• [THE PROBLEM]: Please return every line of the records below that contains the word "loaded".

── PROVIDED MATERIAL

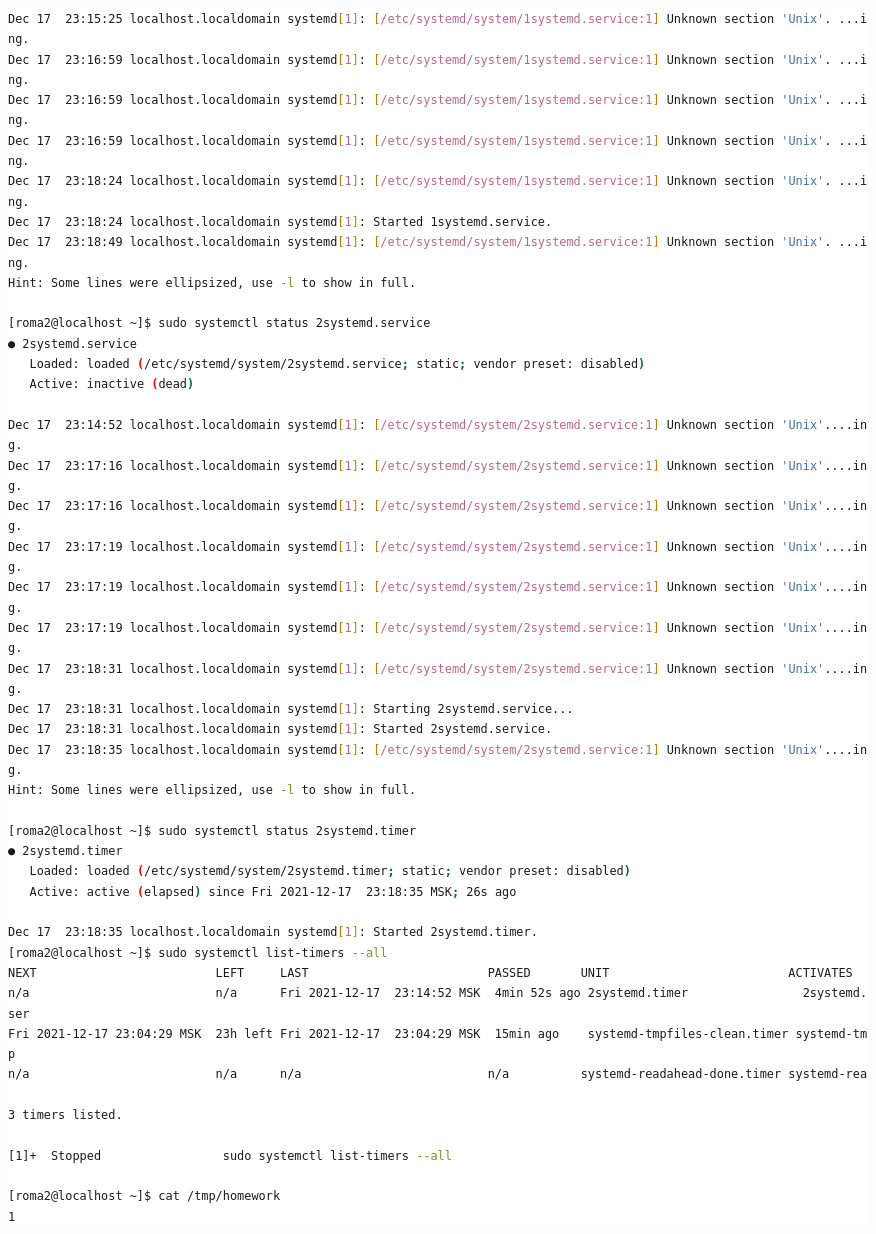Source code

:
 ```bash
Dec 17  23:15:25 localhost.localdomain systemd[1]: [/etc/systemd/system/1systemd.service:1] Unknown section 'Unix'. ...ing.
Dec 17  23:16:59 localhost.localdomain systemd[1]: [/etc/systemd/system/1systemd.service:1] Unknown section 'Unix'. ...ing.
Dec 17  23:16:59 localhost.localdomain systemd[1]: [/etc/systemd/system/1systemd.service:1] Unknown section 'Unix'. ...ing.
Dec 17  23:16:59 localhost.localdomain systemd[1]: [/etc/systemd/system/1systemd.service:1] Unknown section 'Unix'. ...ing.
Dec 17  23:18:24 localhost.localdomain systemd[1]: [/etc/systemd/system/1systemd.service:1] Unknown section 'Unix'. ...ing.
Dec 17  23:18:24 localhost.localdomain systemd[1]: Started 1systemd.service.
Dec 17  23:18:49 localhost.localdomain systemd[1]: [/etc/systemd/system/1systemd.service:1] Unknown section 'Unix'. ...ing.
Hint: Some lines were ellipsized, use -l to show in full.

[roma2@localhost ~]$ sudo systemctl status 2systemd.service
● 2systemd.service
   Loaded: loaded (/etc/systemd/system/2systemd.service; static; vendor preset: disabled)
   Active: inactive (dead)

Dec 17  23:14:52 localhost.localdomain systemd[1]: [/etc/systemd/system/2systemd.service:1] Unknown section 'Unix'....ing.
Dec 17  23:17:16 localhost.localdomain systemd[1]: [/etc/systemd/system/2systemd.service:1] Unknown section 'Unix'....ing.
Dec 17  23:17:16 localhost.localdomain systemd[1]: [/etc/systemd/system/2systemd.service:1] Unknown section 'Unix'....ing.
Dec 17  23:17:19 localhost.localdomain systemd[1]: [/etc/systemd/system/2systemd.service:1] Unknown section 'Unix'....ing.
Dec 17  23:17:19 localhost.localdomain systemd[1]: [/etc/systemd/system/2systemd.service:1] Unknown section 'Unix'....ing.
Dec 17  23:17:19 localhost.localdomain systemd[1]: [/etc/systemd/system/2systemd.service:1] Unknown section 'Unix'....ing.
Dec 17  23:18:31 localhost.localdomain systemd[1]: [/etc/systemd/system/2systemd.service:1] Unknown section 'Unix'....ing.
Dec 17  23:18:31 localhost.localdomain systemd[1]: Starting 2systemd.service...
Dec 17  23:18:31 localhost.localdomain systemd[1]: Started 2systemd.service.
Dec 17  23:18:35 localhost.localdomain systemd[1]: [/etc/systemd/system/2systemd.service:1] Unknown section 'Unix'....ing.
Hint: Some lines were ellipsized, use -l to show in full.

[roma2@localhost ~]$ sudo systemctl status 2systemd.timer
● 2systemd.timer
   Loaded: loaded (/etc/systemd/system/2systemd.timer; static; vendor preset: disabled)
   Active: active (elapsed) since Fri 2021-12-17  23:18:35 MSK; 26s ago

Dec 17  23:18:35 localhost.localdomain systemd[1]: Started 2systemd.timer.
[roma2@localhost ~]$ sudo systemctl list-timers --all
NEXT                         LEFT     LAST                         PASSED       UNIT                         ACTIVATES
n/a                          n/a      Fri 2021-12-17  23:14:52 MSK  4min 52s ago 2systemd.timer                2systemd.ser
Fri 2021-12-17 23:04:29 MSK  23h left Fri 2021-12-17  23:04:29 MSK  15min ago    systemd-tmpfiles-clean.timer systemd-tmp
n/a                          n/a      n/a                          n/a          systemd-readahead-done.timer systemd-rea

3 timers listed.

[1]+  Stopped                 sudo systemctl list-timers --all

[roma2@localhost ~]$ cat /tmp/homework
1

```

────

• [TASK RESULT]:
   Loaded: loaded (/etc/systemd/system/2systemd.service; static; vendor preset: disabled)
   Loaded: loaded (/etc/systemd/system/2systemd.timer; static; vendor preset: disabled)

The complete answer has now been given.